The government asked the prosecution Monday to investigate bidding committee officials for forgery in Gwangju’s push to host the 2019 World Aquatics Championships.
It also reaffirmed its position that it would not provide financial support for the championships.
The government will strengthen the examination of prospective hosts of international sports events especially in terms of finance.
Roh Tae-kang, director-general of the sports bureau of the Ministry of Culture, Sports and Tourism, speaks about the doctoring of bid documents for the 2019 World Aquatics Championships at the ministry building in Seoul on Monday. (Kim Myung-sub/The Korea Herald)
Last Friday, the Ministry of Culture, Sports and Tourism accused Gwangju Mayor Kang Un-tae of forging the signatures of ex-Prime Minister Kim Hwang-sik and former Culture Minister Choe Kwang-shik in the city’s bid. Hours later on the same day, Gwangju was selected to host the world championships.
According to ministry officials, the ministry issued letters of government guarantee in late February, but the bidding committee filed manipulated letters of government guarantee to the international swimming federation (FINA) on April 2.
The ministry found the manipulation on April 26 and demanded shortly afterward that the committee replace the manipulated letters with the original letters when it submitted its final bid to the FINA. The committee filed the original documents, not the manipulated ones, in its final submission.
“The ministry gave the bidding committee an official notice that it would be difficult to provide financial support and that it would seek punishment for forgery in the bidding process,” Roh Tae-kang, director-general of sports bureau of the ministry, said at a press briefing at the ministry on Monday.
“The committee did not merely forge signatures, but rewrote the letters as well,” he added.
He said that an official of the bidding committee told ministry investigators that the letters were manipulated on the advice of a consulting firm that doing so would raise the chance of success.
“Immediately after finding the document manipulation, the ministry asked the committee to retract its bid but let it go ahead, considering Gwangju citizens and the local swimming community,” he said.
“The ministry decided to follow up on the matter after July 19 at the request of Gwangju City Hall.”

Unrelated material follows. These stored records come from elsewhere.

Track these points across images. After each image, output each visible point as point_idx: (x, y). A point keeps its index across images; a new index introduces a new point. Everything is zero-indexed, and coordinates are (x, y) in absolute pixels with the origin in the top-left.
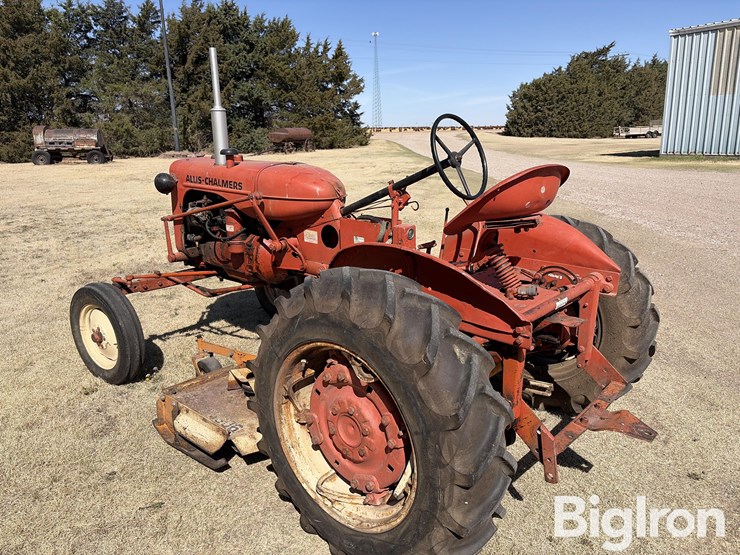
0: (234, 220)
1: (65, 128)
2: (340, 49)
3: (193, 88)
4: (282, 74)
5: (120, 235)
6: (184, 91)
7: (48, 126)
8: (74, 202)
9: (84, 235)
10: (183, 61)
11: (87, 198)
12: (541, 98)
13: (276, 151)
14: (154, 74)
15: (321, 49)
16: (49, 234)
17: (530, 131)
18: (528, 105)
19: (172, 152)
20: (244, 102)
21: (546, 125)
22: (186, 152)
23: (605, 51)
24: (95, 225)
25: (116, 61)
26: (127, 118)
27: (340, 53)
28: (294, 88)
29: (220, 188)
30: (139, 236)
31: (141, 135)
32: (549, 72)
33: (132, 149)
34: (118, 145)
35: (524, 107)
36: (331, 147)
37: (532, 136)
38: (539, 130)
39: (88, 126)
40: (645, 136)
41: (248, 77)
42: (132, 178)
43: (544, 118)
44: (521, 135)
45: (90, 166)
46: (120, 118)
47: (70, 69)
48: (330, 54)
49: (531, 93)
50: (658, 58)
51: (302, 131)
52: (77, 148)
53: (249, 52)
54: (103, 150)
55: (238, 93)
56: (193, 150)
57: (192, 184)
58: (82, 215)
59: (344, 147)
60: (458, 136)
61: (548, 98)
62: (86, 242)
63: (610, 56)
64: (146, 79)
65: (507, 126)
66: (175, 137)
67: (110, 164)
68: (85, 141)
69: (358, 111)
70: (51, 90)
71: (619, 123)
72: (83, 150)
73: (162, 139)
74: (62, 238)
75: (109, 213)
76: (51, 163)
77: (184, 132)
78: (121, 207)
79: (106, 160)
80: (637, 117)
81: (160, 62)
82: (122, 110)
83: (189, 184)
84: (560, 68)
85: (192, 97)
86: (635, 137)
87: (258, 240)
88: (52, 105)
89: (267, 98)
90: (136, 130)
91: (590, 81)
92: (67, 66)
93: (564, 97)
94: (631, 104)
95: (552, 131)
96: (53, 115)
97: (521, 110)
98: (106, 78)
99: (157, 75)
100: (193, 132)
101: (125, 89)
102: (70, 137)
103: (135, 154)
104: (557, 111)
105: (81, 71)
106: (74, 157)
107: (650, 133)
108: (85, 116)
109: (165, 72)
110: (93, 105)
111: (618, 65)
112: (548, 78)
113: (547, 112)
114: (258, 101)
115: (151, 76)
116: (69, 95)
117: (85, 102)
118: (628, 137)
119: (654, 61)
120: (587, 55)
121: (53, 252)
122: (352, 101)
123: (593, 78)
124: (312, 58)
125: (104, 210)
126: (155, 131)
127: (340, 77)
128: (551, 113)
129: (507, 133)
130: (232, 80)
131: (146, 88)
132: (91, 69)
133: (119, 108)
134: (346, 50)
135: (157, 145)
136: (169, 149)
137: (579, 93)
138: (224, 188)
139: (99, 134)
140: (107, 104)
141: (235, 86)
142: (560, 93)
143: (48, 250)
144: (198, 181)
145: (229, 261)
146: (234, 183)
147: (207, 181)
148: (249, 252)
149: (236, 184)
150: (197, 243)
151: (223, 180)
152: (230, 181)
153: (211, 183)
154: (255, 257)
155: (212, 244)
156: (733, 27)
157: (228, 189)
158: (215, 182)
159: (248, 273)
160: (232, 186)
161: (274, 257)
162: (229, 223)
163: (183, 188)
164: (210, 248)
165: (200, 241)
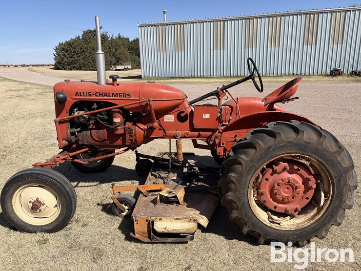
0: (120, 115)
12: (73, 51)
17: (70, 67)
18: (66, 54)
21: (78, 64)
29: (110, 98)
32: (74, 38)
35: (64, 55)
37: (71, 70)
38: (74, 67)
40: (123, 70)
43: (76, 61)
44: (65, 69)
57: (81, 97)
60: (28, 70)
61: (76, 51)
65: (55, 64)
71: (111, 64)
83: (78, 97)
84: (79, 36)
86: (119, 70)
87: (133, 125)
93: (84, 51)
94: (114, 55)
95: (80, 67)
97: (62, 57)
104: (82, 57)
107: (125, 68)
112: (74, 41)
113: (77, 58)
118: (116, 70)
119: (119, 37)
120: (90, 31)
128: (79, 58)
129: (57, 68)
137: (91, 49)
138: (114, 98)
142: (81, 48)
144: (88, 95)
145: (105, 140)
146: (123, 94)
147: (97, 94)
148: (131, 131)
149: (125, 95)
150: (77, 133)
151: (113, 94)
152: (119, 94)
153: (101, 96)
154: (134, 134)
155: (88, 132)
156: (162, 25)
157: (118, 98)
158: (106, 95)
159: (129, 144)
160: (122, 96)
161: (146, 132)
162: (117, 117)
163: (72, 100)
164: (86, 135)
165: (79, 132)
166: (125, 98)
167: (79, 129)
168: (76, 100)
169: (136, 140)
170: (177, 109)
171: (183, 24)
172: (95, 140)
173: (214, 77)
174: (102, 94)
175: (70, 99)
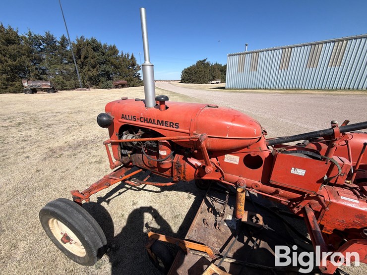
0: (167, 147)
1: (36, 80)
2: (132, 56)
3: (84, 67)
4: (115, 63)
5: (66, 125)
6: (81, 68)
7: (29, 80)
8: (43, 109)
9: (49, 126)
10: (80, 58)
11: (49, 107)
12: (190, 73)
13: (116, 88)
14: (69, 62)
15: (127, 56)
16: (32, 126)
18: (187, 74)
19: (80, 89)
20: (103, 72)
21: (192, 80)
22: (85, 88)
23: (205, 60)
24: (54, 120)
25: (54, 57)
26: (61, 77)
27: (133, 57)
28: (119, 68)
29: (156, 126)
30: (75, 125)
31: (68, 83)
32: (192, 65)
33: (64, 88)
34: (59, 86)
36: (133, 86)
39: (46, 80)
41: (103, 64)
42: (66, 98)
43: (191, 78)
45: (49, 94)
46: (58, 77)
47: (35, 59)
48: (130, 58)
49: (187, 71)
50: (217, 63)
51: (124, 82)
52: (43, 88)
53: (103, 56)
54: (53, 88)
55: (101, 69)
56: (87, 88)
57: (127, 121)
58: (47, 115)
59: (137, 86)
61: (192, 73)
62: (50, 130)
63: (206, 61)
64: (66, 64)
65: (181, 80)
66: (80, 84)
67: (56, 93)
68: (45, 85)
69: (140, 76)
70: (28, 67)
71: (209, 80)
72: (45, 89)
73: (75, 84)
74: (39, 128)
75: (59, 114)
76: (33, 93)
77: (83, 82)
78: (64, 111)
79: (55, 92)
80: (213, 78)
81: (71, 58)
82: (59, 74)
83: (124, 120)
84: (194, 64)
85: (84, 70)
87: (183, 159)
88: (30, 72)
89: (111, 71)
90: (65, 82)
91: (202, 68)
92: (33, 58)
93: (196, 73)
94: (212, 75)
96: (31, 76)
97: (185, 76)
98: (51, 63)
99: (70, 62)
100: (86, 82)
101: (59, 67)
102: (39, 84)
103: (66, 89)
104: (194, 76)
105: (40, 60)
106: (42, 91)
107: (217, 82)
108: (45, 76)
109: (73, 62)
110: (47, 72)
111: (208, 64)
112: (191, 67)
113: (192, 76)
114: (108, 72)
115: (68, 63)
116: (36, 69)
117: (44, 71)
118: (212, 84)
120: (201, 61)
121: (34, 137)
122: (138, 72)
123: (202, 67)
124: (124, 59)
125: (57, 113)
126: (72, 82)
127: (133, 65)
129: (181, 82)
130: (98, 65)
131: (67, 67)
132: (44, 60)
133: (57, 74)
134: (135, 57)
135: (74, 86)
136: (78, 87)
137: (199, 72)
138: (159, 126)
139: (51, 82)
140: (52, 72)
141: (100, 67)
142: (195, 71)
143: (31, 136)
144: (133, 119)
145: (155, 168)
146: (170, 123)
147: (142, 120)
148: (179, 168)
149: (172, 124)
150: (129, 155)
151: (158, 121)
152: (166, 122)
153: (146, 121)
154: (182, 171)
155: (140, 155)
156: (243, 54)
157: (164, 127)
158: (150, 121)
159: (176, 180)
160: (169, 125)
161: (198, 171)
162: (163, 150)
163: (119, 123)
164: (139, 158)
165: (131, 154)
166: (171, 128)
167: (131, 152)
168: (123, 124)
169: (184, 178)
170: (245, 150)
171: (259, 52)
172: (146, 165)
173: (276, 89)
174: (147, 120)
175: (118, 122)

Under the financial plan at the time of the government approval of Gwangju’s bid plan, the ministry would provide 5.5 billion won out of a total of 63.5 billion won for the championships.
The ministry said that it would revise laws related to provincial governments’ bids for international sporting events.
“We will review future bidding plans more strictly to prevent provincial governments from imposing the entire financial burden upon the central government.”